Hello - here it is as V5 - I exploded the tube, flowed (“PreserveStructure” = Yes) the two end bits from the red centerline to the green line, then added the new straight section in between. Somewhat guessing as to what is right here…

Tube_maybe.3dm (110.4 KB)

-Pascal

That looks correct but on that particular tube the two bends are in the same plane so there is no angular misalignment between the two end profiles. Would your technic work for this sample where the two bends are not in the same plane. In this file the two end profiles would end up being angularly misaligned by 20 Deg but I would like the technic to determine it. Thanks for your help.Laser tube sample 2.3dm (114.9 KB)

Hm - well, here’s what I get - not sure if it does you any good.
Laser tube sample 2_maybe.3dm (147.3 KB)

-Pascal

The length is spot on but unfortunately the axial misalignment is incorrect. Using Orient, On curve, I can slide one end profile to the other which does preserve its position then determine the angle. I was hoping for a quicker method. “UnBend Tube” function would be good because the tube laser machines are ahead of the CAD needed to exploit them at the moment.
Thanks for your effort Pascal.

Hello - it should be possible to fairly quickly Rotate or Rotate3D the end pieces on their axes to get them lined up correctly if you know what the angle should be.

-Pascal

If only it was that simple but its not on bent components with multiple bends in several planes.

Hello - I think there may be more we can do… in the case you sent, you know (correct?) what the angle is supposed to be when it’s all straightened out, correct? How are you determining that? 20 degrees is the angle off the horizontal of the upper straight bit, but what about the angle or rotation of the cuts in the tube axis? That is the sticking point, correct?

-Pascal

In the sample I sent I know its 20 degrees because its a very simple sample with both bends being 90 degrees with the second bend being twisted up by 20 degrees between the two bends, But its not always so simple with multiple bends and varying bend angles. I did that sample so it was easier to to verify the technique with the known answer. For a complex bent component I wouldn’t know if it was correct or not. If we extract an isocurve from the surface does that flow along the tube maintaining axial orientation.?

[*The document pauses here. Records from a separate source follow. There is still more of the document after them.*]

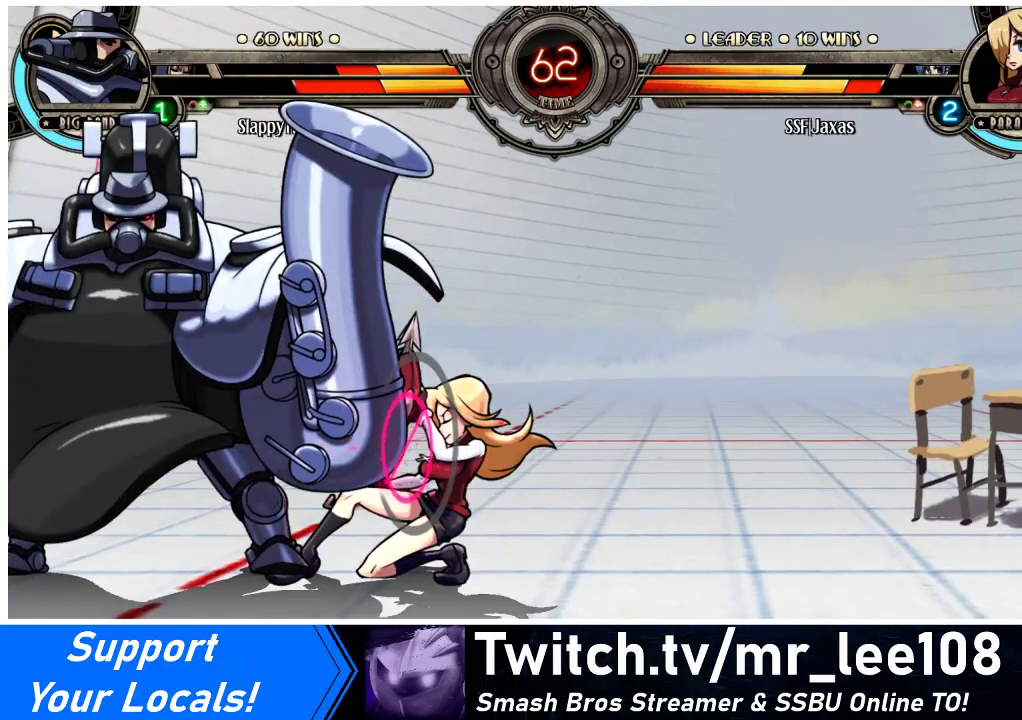
{"buttons": ["DPAD_DOWN", "DPAD_RIGHT"], "events": [[133, "CIRCLE", "up"], [267, "DPAD_RIGHT", "down"], [367, "CROSS", "down"], [500, "CROSS", "up"]]}
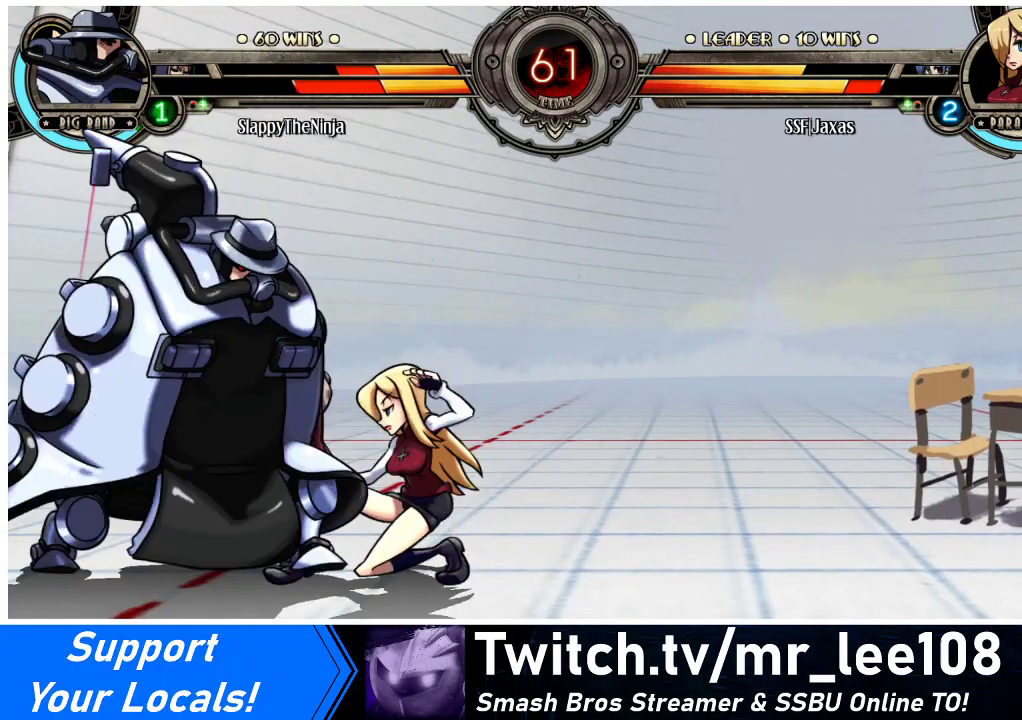
{"buttons": ["R1", "DPAD_DOWN"], "events": [[33, "DPAD_RIGHT", "up"], [100, "CIRCLE", "down"], [267, "CIRCLE", "up"], [400, "R1", "down"]]}
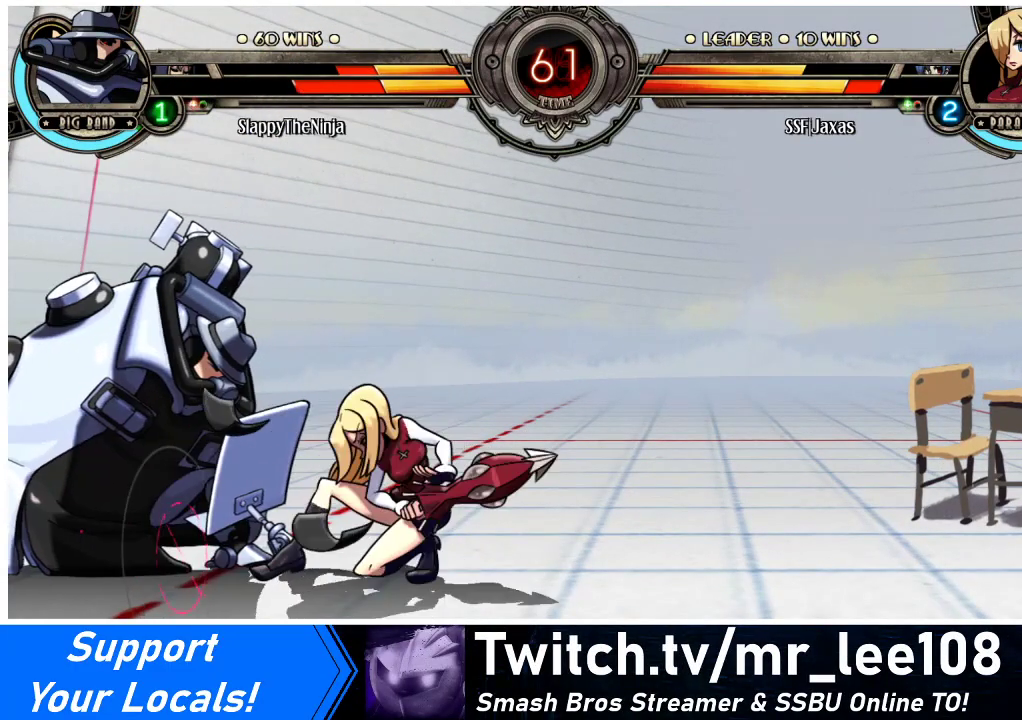
{"buttons": ["DPAD_RIGHT"], "events": [[67, "DPAD_LEFT", "down"], [67, "R1", "up"], [100, "DPAD_DOWN", "up"], [133, "DPAD_UP", "down"], [367, "DPAD_LEFT", "up"], [367, "DPAD_UP", "up"], [400, "DPAD_RIGHT", "down"]]}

Yes you are correct that is the sticking point.

Here is another way to explain the problem. If you imagine a horizontal plain straight cut piece of round tube with a long line scribed on its surface set to top dead centre. Next you bend the tube with a series of complex bends, where does the line end up at the other end? I simple terms if you put one vertical bend of 180 degrees the line would end up at bottom dead centre.

If I reverse, so to speak, by hand, your example, by rotating the end parts in three planes, (20 degrees down, 90 degrees from top, 90 degrees from Front… I have the miters/cuts lining up exactly - no angle between the ‘peaks’ on those cuts… is that a dumb way to do it?

-Pascal

yes because you removed the “difficult bit” which is the 20 degrees ( in this case known) that is the point they should be 20 degrees out of alignment. What we need to achieve is an unbent model part so the laser tube company cut the end details then we bend the tube with respect to the start orientation so that when the part is produced it will fit into the predesigned structure of tubes with the end intersections true.

Thanks… I see. Not really, I am too dense to see how that rotation happens, but then, what I don’t know about bending tubing could fill volumes, as they say. But I am curious… Just to humor me - can you look at the attached? Is that in any way different from what you had (follow the edges) ?

@jdelooze - V5… Laser tube sample 2Question.3dm (151.8 KB)

-Pascal

I’m sure you’re far from dense, stick with it your a CAD guy but you already forgot I need a V5 file.

Are the individual bends planar without any twist, or are individual bends twisted?